Within the code, Article 175, "Offences against Sexual Freedom", criminalises organising, inciting a person to, or abetting prostitution. The punishment is 6 months' to 5 years' imprisonment, or 1 to 10 years if there is any compulsion (force, threat, deceit, abuse of power) involved. Article 162, "Section of Offences of Sexual Abuse of Children", increases punishment to 1 to 10 years' imprisonment if children are involved, or to 3 to 15 years if there is also any compulsion.

===Clients===
Apart from Article 175 of the Criminal Code criminalising purchasing sexual services from underage, coerced or trafficked prostitutes, clients commit no offence.

In 2012, the Ministry of the Interior proposed criminalising clients but this was never presented to the Croatian Parliament.
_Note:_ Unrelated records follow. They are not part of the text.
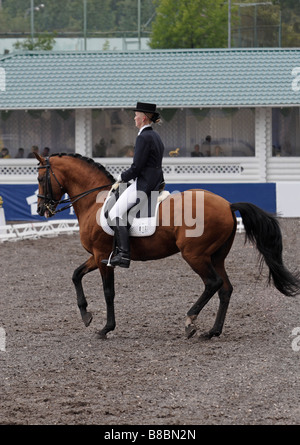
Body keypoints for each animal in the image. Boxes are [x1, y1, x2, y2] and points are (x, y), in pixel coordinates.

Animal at [34, 154, 300, 338]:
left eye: (39, 178)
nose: (40, 209)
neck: (94, 203)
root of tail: (227, 205)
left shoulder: (102, 256)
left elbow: (108, 292)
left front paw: (105, 328)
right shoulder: (98, 256)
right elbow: (75, 274)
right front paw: (86, 315)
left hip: (195, 254)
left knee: (212, 283)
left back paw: (190, 322)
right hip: (216, 256)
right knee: (225, 289)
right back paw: (212, 331)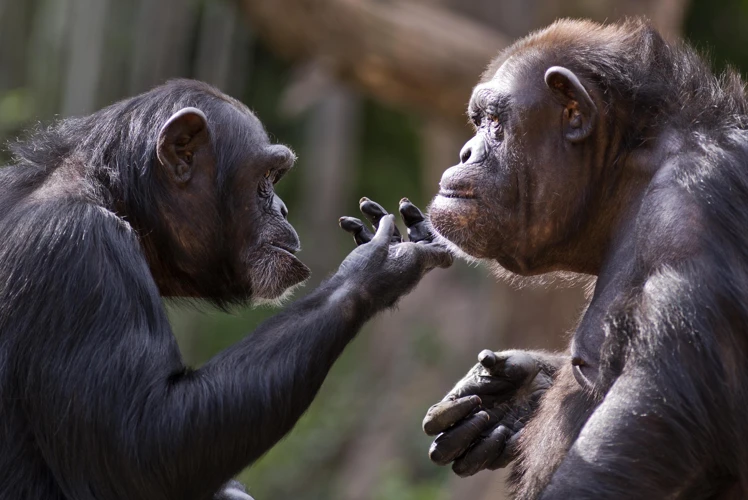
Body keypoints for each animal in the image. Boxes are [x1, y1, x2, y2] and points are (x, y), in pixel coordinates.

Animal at [0, 79, 450, 500]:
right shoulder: (78, 249)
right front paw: (375, 265)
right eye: (265, 178)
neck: (115, 198)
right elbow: (140, 446)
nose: (283, 208)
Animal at [420, 17, 748, 498]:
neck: (628, 172)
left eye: (495, 122)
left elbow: (659, 413)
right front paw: (513, 395)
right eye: (478, 121)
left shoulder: (691, 213)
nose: (466, 152)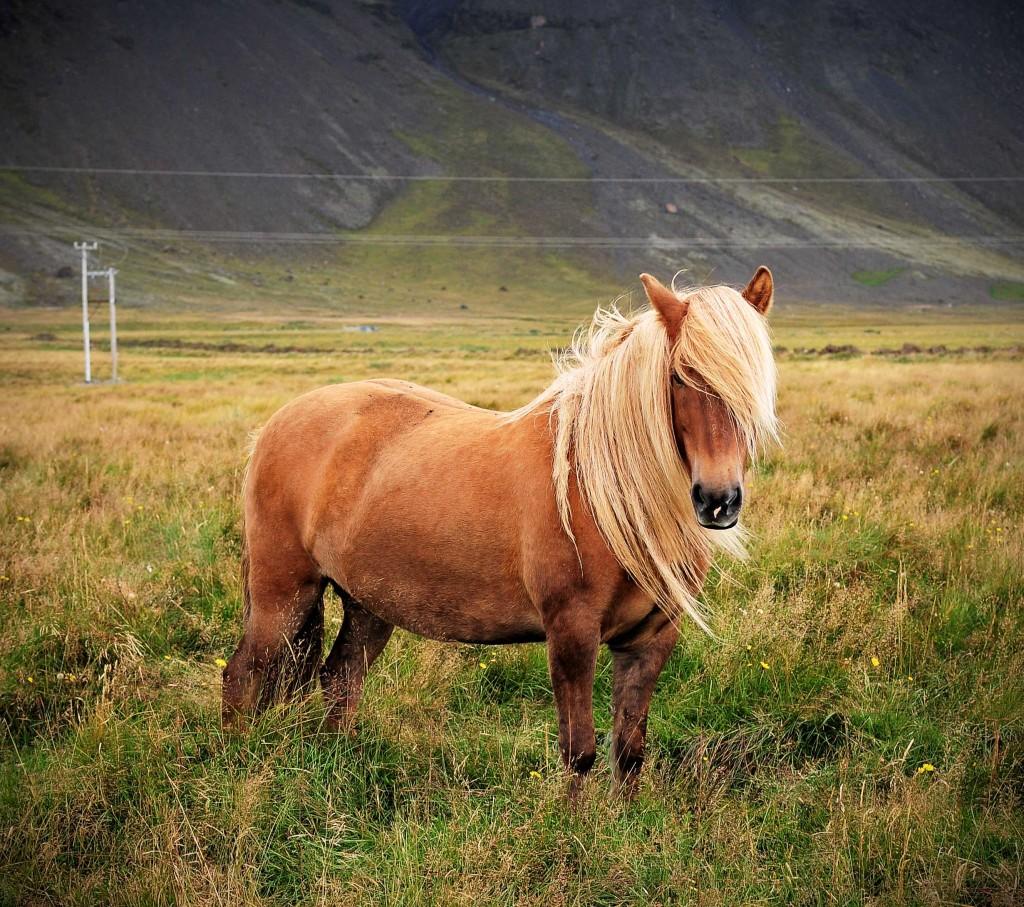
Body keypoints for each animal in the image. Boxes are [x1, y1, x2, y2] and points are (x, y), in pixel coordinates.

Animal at [222, 267, 779, 791]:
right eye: (681, 377)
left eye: (758, 381)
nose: (717, 500)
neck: (610, 492)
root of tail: (278, 422)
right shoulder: (571, 633)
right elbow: (580, 753)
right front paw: (573, 830)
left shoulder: (651, 640)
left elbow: (629, 752)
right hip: (283, 594)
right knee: (243, 674)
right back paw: (237, 764)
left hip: (368, 604)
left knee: (341, 678)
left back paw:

The Ministry also made similar proposals in May 2016.

==Sex trafficking==

Croatia is a destination, source, and transit country for women and children subjected to sex trafficking. Migrants in transit, particularly from Afghanistan and Pakistan, are forced into debt bondage by their smugglers to pay off smuggling fees. Croatian women and girls, some of whom respond to false job offers online, are exploited in sex trafficking within the country and elsewhere in Europe. In previous years, traffickers target Croatian girls in state institutions and subjected them to sex trafficking. Women and girls from the Balkans and Central Europe are subjected to sex trafficking in Croatia.

Articles 105 and 106 of the criminal code criminalise all forms of trafficking and prescribe penalties of one to 15 years' imprisonment. The government investigated seven trafficking cases, the same number investigated in 2015, involving 11 alleged perpetrators. The government prosecuted 11 defendants (five for child sex trafficking, two for sex trafficking, and four for forced labour), compared to four defendants in 2015. Courts convicted seven traffickers (eight in 2015), five of which were appealable verdicts and two were final verdicts with sentences of six years' imprisonment for a sex trafficking case.

Police identified 17 sex trafficking victims in 2016, compared to 38 sex trafficking victims in 2015. The Ministry of Demography, Family, Youth and Social Policy (MDFYSP) spent approximately 400,000 kunas (US$56,740) to support two shelters and provide monthly stipends for victims, compared to 446,541 kunas (US$63,340) in 2015. The government provided shelter for one child, two females, and one male.

The United States Department of State Office to Monitor and Combat Trafficking in Persons ranks Croatia as a 'Tier 2' country.